By Marc S. Sanders

Tulane Law Student Darby Shaw (Julia Roberts) is unbelievably lucky. She can find herself being pursued by one white guy in a suit after another over the course of a two hour movie and will be fortunate enough to escape every threat by sheer chance. It’s only to her benefit when she is being chased by two assassins in a creepy downtown parking garage that someone left an angry doberman in a car to startle the killers. As well, it’s really a blessing that Darby has caught on that if an engine sputters when turning the ignition it can only mean one thing – car bomb! GET OUT!!!!!

Darby is the main protagonist of The Pelican Brief directed by Alan J Pakula, adapted from John Grisham’s best-selling novel. When the eldest and the youngest Supreme Court justices are murdered, Darby conceives of an outrageous conspiracy stretching all the way to the President and documents the whole rundown in the so-called Pelican Brief. She shares the document with her law professor who shares it with his government friend who shares with the CIA who shares it with…and so on and so on.

Pakula is an under celebrated director when you consider his better thrillers like Presumed Innocent, Klute, and especially All The Presidents Men. Here though, I think he got a little lazy with his screenplay and direction. The Pelican Brief is a little too paint by numbers.

Sure, the film has suspense. I think Grisham’s story has some convincing weight to it where wealth and government won’t stand for the platforms of environmental causes and therefore people have to die. Still, while the meat of that story eventually surfaces, we are left with A LOT of buildup before Darby gets involved. Just a lot of white guys in different office buildings walking down hallways, entering doorways and talking on the phone. Every so often we come across a DC crack reporter, Grey Grantham (Denzel Washington) who gets a phone call from a potential informant. When that guy gets scared and hangs up, thank goodness Darby just happens to call two seconds later regarding the same story. Good on you Grey for being by that telephone.

That’s my problem here. Pakula just works in the lucky conveniences to keep Grey and Darby on the trail.
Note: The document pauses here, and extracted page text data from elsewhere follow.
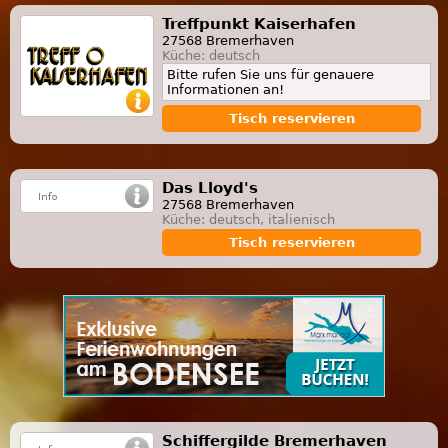
Treffpunkt Kaiserhafen
27568 Bremerhaven
Küche: deutsch
Bitte rufen Sie uns für genauere
Informationen an!
Tisch reservieren
Das Lloyd's
27568 Bremerhaven
Küche: deutsch, italienisch
Tisch reservieren
Schiffergilde Bremerhaven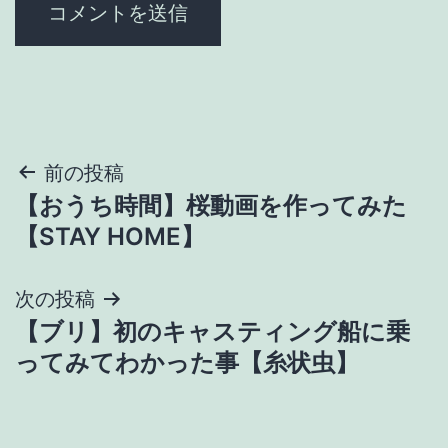
投
前の投稿
【おうち時間】桜動画を作ってみた
稿
【STAY HOME】
ナ
次の投稿
ビ
【ブリ】初のキャスティング船に乗
ゲ
ってみてわかった事【糸状虫】
ー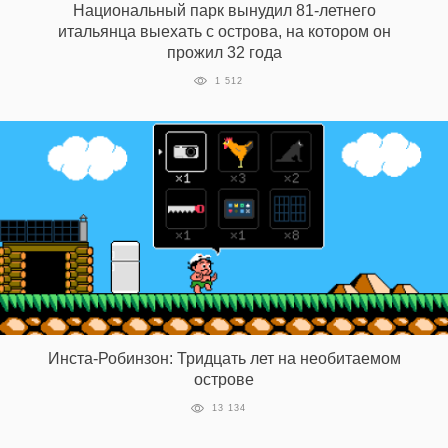
Национальный парк вынудил 81-летнего
‘21
итальянца выехать с острова, на котором он
прожил 32 года
Фотопроект
1 512
Репортаж
Партнерский
материал
О
птичке
Рекламодателям
Инста-Робинзон: Тридцать лет на необитаемом
острове
13 134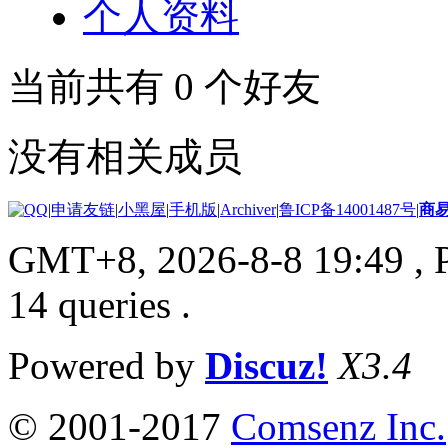
个人资料
当前共有
0
个好友
没有相关成员
|
申请友链
|
小黑屋
|
手机版
|
Archiver
|
鲁ICP备14001487号
|
商
GMT+8, 2026-8-8 19:49
, 
14 queries .
Powered by
Discuz!
X3.4
© 2001-2017
Comsenz Inc.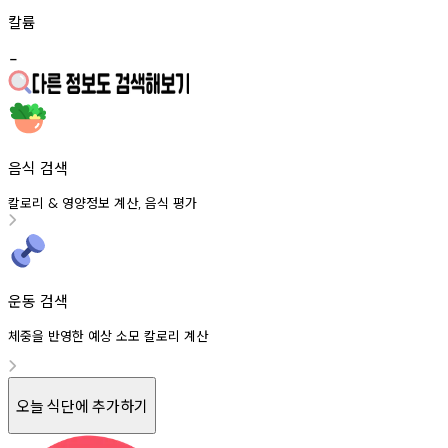
칼륨
-
음식 검색
칼로리
영양정보
계산
음식
평가
&
,
운동 검색
체중을 반영한 예상 소모 칼로리 계산
오늘 식단에 추가하기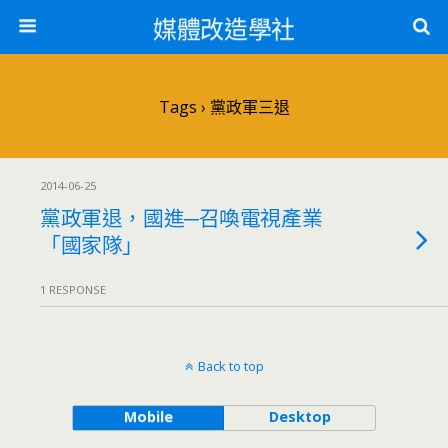
媒體改造學社
Tags › 黨政軍三退
2014-06-25
黨政軍退，國進─召喚電視產業
「國家隊」
1 RESPONSE
Back to top
Mobile
Desktop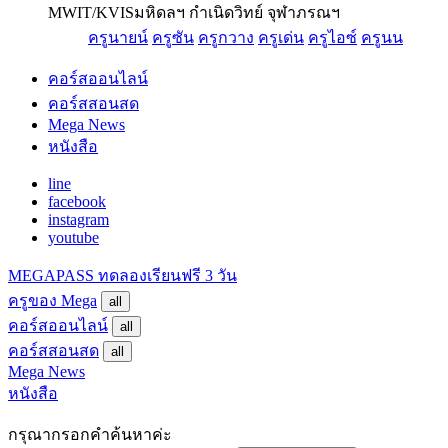
MWIT/KVIS
มหิดลฯ กำเนิดวิทย์ จุฬาภรณฯ
ครูนายน์
ครูซัน
ครูกวาง
ครูเด่น
ครูไอซ์
ครูนน
คอร์สออนไลน์
คอร์สสอนสด
Mega News
หนังสือ
line
facebook
instagram
youtube
MEGAPASS
ทดลองเรียนฟรี 3 วัน
ครูของ Mega
all
คอร์สออนไลน์
all
คอร์สสอนสด
all
Mega News
หนังสือ
กรุณากรอกคำค้นหาค่ะ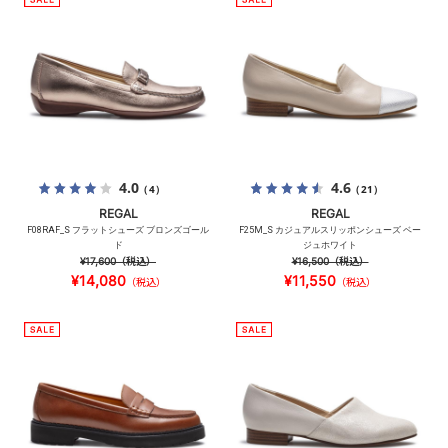
4.0
4.6
（4）
（21）
REGAL
REGAL
F08RAF_S フラットシューズ ブロンズゴール
F25M_S カジュアルスリッポンシューズ ベー
ド
ジュホワイト
¥17,600
（税込）
¥16,500
（税込）
¥14,080
¥11,550
（税込）
（税込）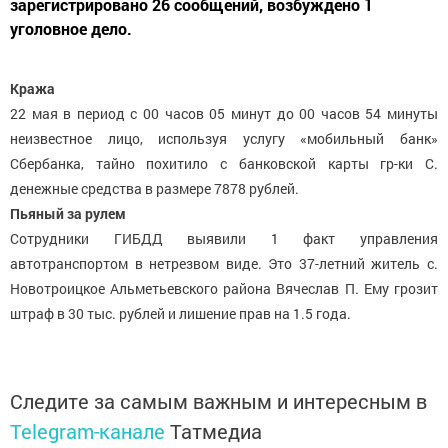
зарегистрировано 26 сообщений, возбуждено 1
уголовное дело.
Кража
22 мая в период с 00 часов 05 минут до 00 часов 54 минуты
неизвестное лицо, используя услугу «мобильный банк»
Сбербанка, тайно похитило с банковской карты гр-ки С.
денежные средства в размере 7878 рублей.
Пьяный за рулем
Сотрудники ГИБДД выявили 1 факт управления
автотранспортом в нетрезвом виде. Это 37-летний житель с.
Новотроицкое Альметьевского района Вячеслав П. Ему грозит
штраф в 30 тыс. рублей и лишение прав на 1.5 года.
Следите за самым важным и интересным в
Telegram-канале
Татмедиа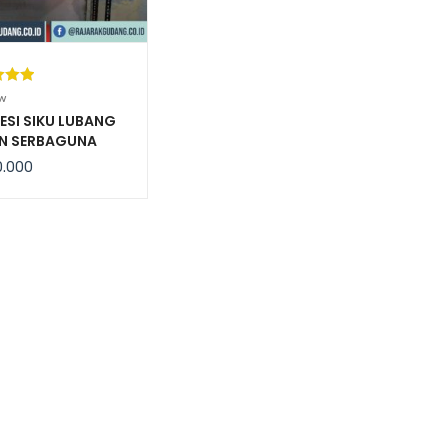
kat
w
ri 5
ESI SIKU LUBANG
N SERBAGUNA
sarka
RK-01 RAJARAK
aian
0.000
gan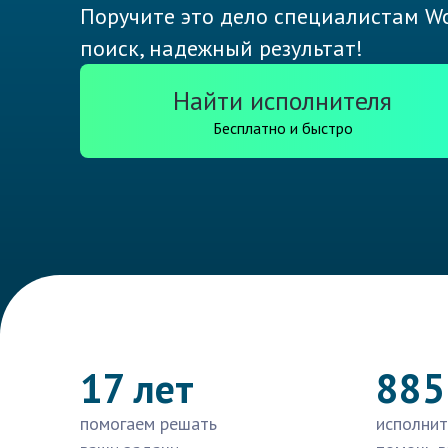
Поручите это дело специалистам Wo
поиск, надежный результат!
Найти исполнителя
Бесплатно и быстро
17 лет
885
помогаем решать
исполнит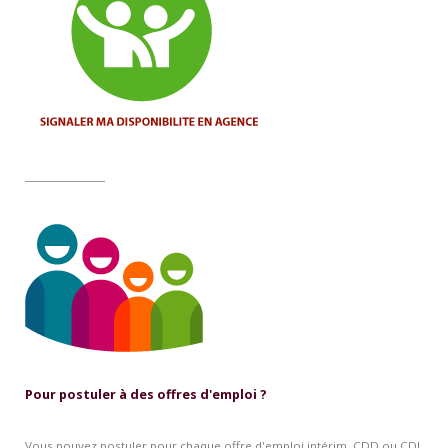
________________
Pour postuler à des offres d'emploi ?
Vous pouvez postuler pour chaque offre d'emploi intérim, CDD ou CDI,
Neither of them ever truly escape a bind on their own. Neither of them ever truly dig the hole any deeper without something COMING UPON THEM to help them along at just the right moment.

We learn a safe deposit box belonging to a dead character exists. Darby just strolls into the bank and posing as the widow, who is not a signer on the box, is just asked for her address and phone number. No proper identification necessary. Why didn’t anyone ever tell me it’s that easy? Folks, hide your valuables because I’m gonna be robbing you blind.
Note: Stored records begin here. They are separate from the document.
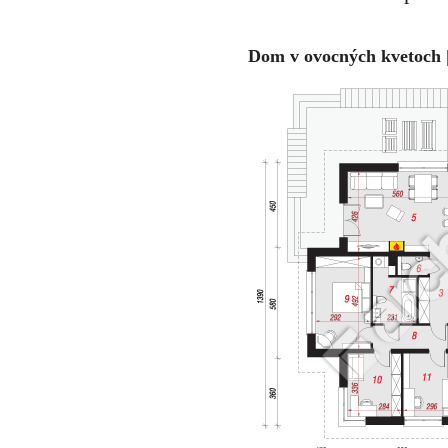
Dom v ovocných kvetoch 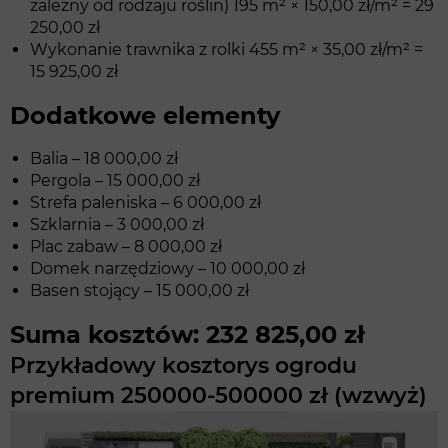
zależny od rodzaju roślin) 195 m² × 150,00 zł/m² = 29
250,00 zł
Wykonanie trawnika z rolki 455 m² × 35,00 zł/m² =
15 925,00 zł
Dodatkowe elementy
Balia – 18 000,00 zł
Pergola – 15 000,00 zł
Strefa paleniska – 6 000,00 zł
Szklarnia – 3 000,00 zł
Plac zabaw – 8 000,00 zł
Domek narzędziowy – 10 000,00 zł
Basen stojący – 15 000,00 zł
Suma kosztów: 232 825,00 zł
Przykładowy kosztorys ogrodu
premium 250000-500000 zł (wzwyż)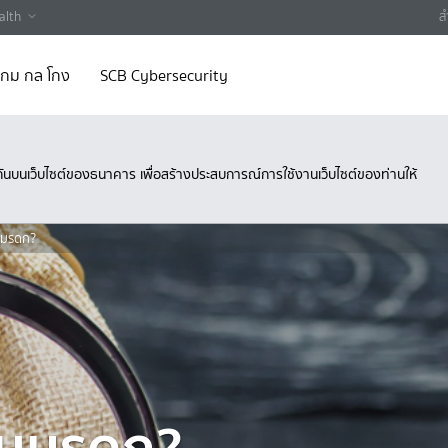
alth
ส
 เกม กล โกง
SCB Cybersecurity
ึงกันบนเว็บไซต์ของธนาคาร เพื่อสร้างประสบการณ์การใช้งานเว็บไซต์ของท่านให้
ป็นมรดก?
เป็นมรดก?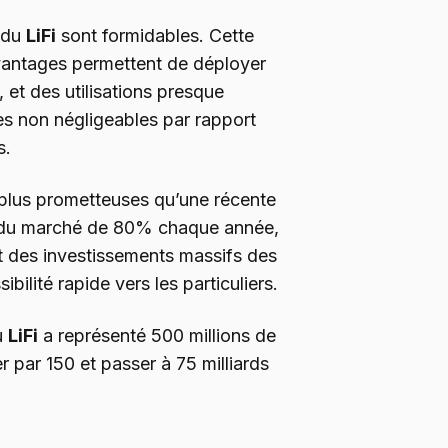
 du
LiFi
sont formidables. Cette
vantages permettent de déployer
 et des utilisations presque
es non négligeables par rapport
s.
 plus prometteuses qu’une récente
 du marché de 80% chaque année,
t des investissements massifs des
bilité rapide vers les particuliers.
u
LiFi
a représenté 500 millions de
r par 150 et passer à 75 milliards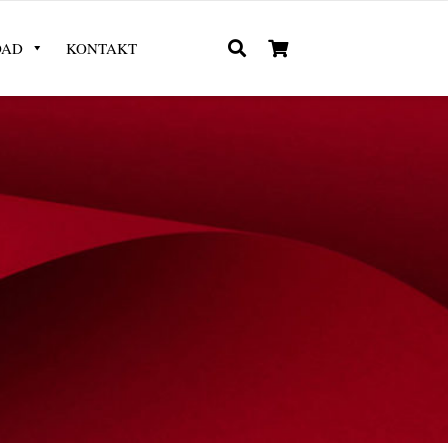
OAD
KONTAKT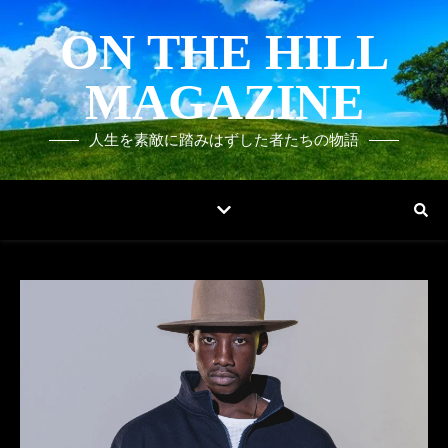
ON THE HILL
MAGAZINE
人生を素敵に踏みはずした者たちの物語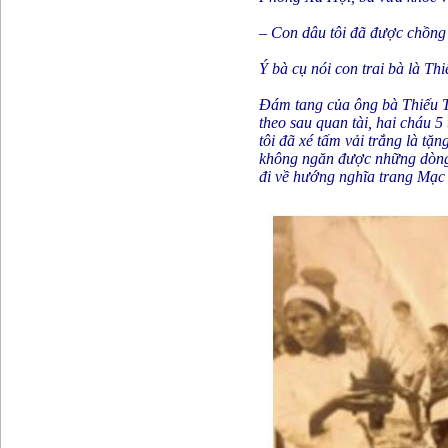
– Con dâu tôi đã được chồng n
Ý bà cụ nói con trai bà là Th
Đám tang của ông bà Thiếu Tá
theo sau quan tài, hai cháu 5
tôi đã xé tấm vải trắng là tặ
không ngăn được những dòng lệ
đi về hướng nghĩa trang Mạc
Pakula will even set up a good scenario where Darby thinks she’ll be meeting someone who can help but it’s an assassin ready to kill, only suddenly the assassin is killed while holding Darby’s hand in a crowded courtyard. Wow!!! Lucky again, Darby. I’m still fuzzy on who actually killed the guy. That didn’t concern Pakula though. It’s explained in a quick throwaway line before the credits roll. Pakula only had to get Darby out of danger again. So let’s see he’s got the barking doberman for something else, the engine sputter will be used later on. Hmmmm??? Meh!!! we’ll just have someone randomly kill this guy. Now run, Darby. RUN!!!

Notice I haven’t talked about performances. Well, there’s not much to them. The Pelican Brief boasts an impressive cast of character actors like Sam Shepherd, Anthony Heald, John Lithgow, Stanley Tucci, Robert Culp and John Heard. Yet, these guys, along with Roberts and Washington are flat. Just reciting their lines when the cues call for them. There’s nothing very exciting to any of them really. Very monotone. Roberts is beautiful yet depressing even before she gets caught up in the mystery. Washington, while handsome, does not seem to have the gusto that Pakula’s reporters did when he directed Hoffman & Redford. Grey is too neat, physically fit and tailored for an always on the job, aggressive reporter looking for a scent.

There was a better movie to be made here, thanks to some convincing motivations that were started with Grisham’s novel. Unfortunately, Pakula just didn’t devote enough respect to the original author’s imagination.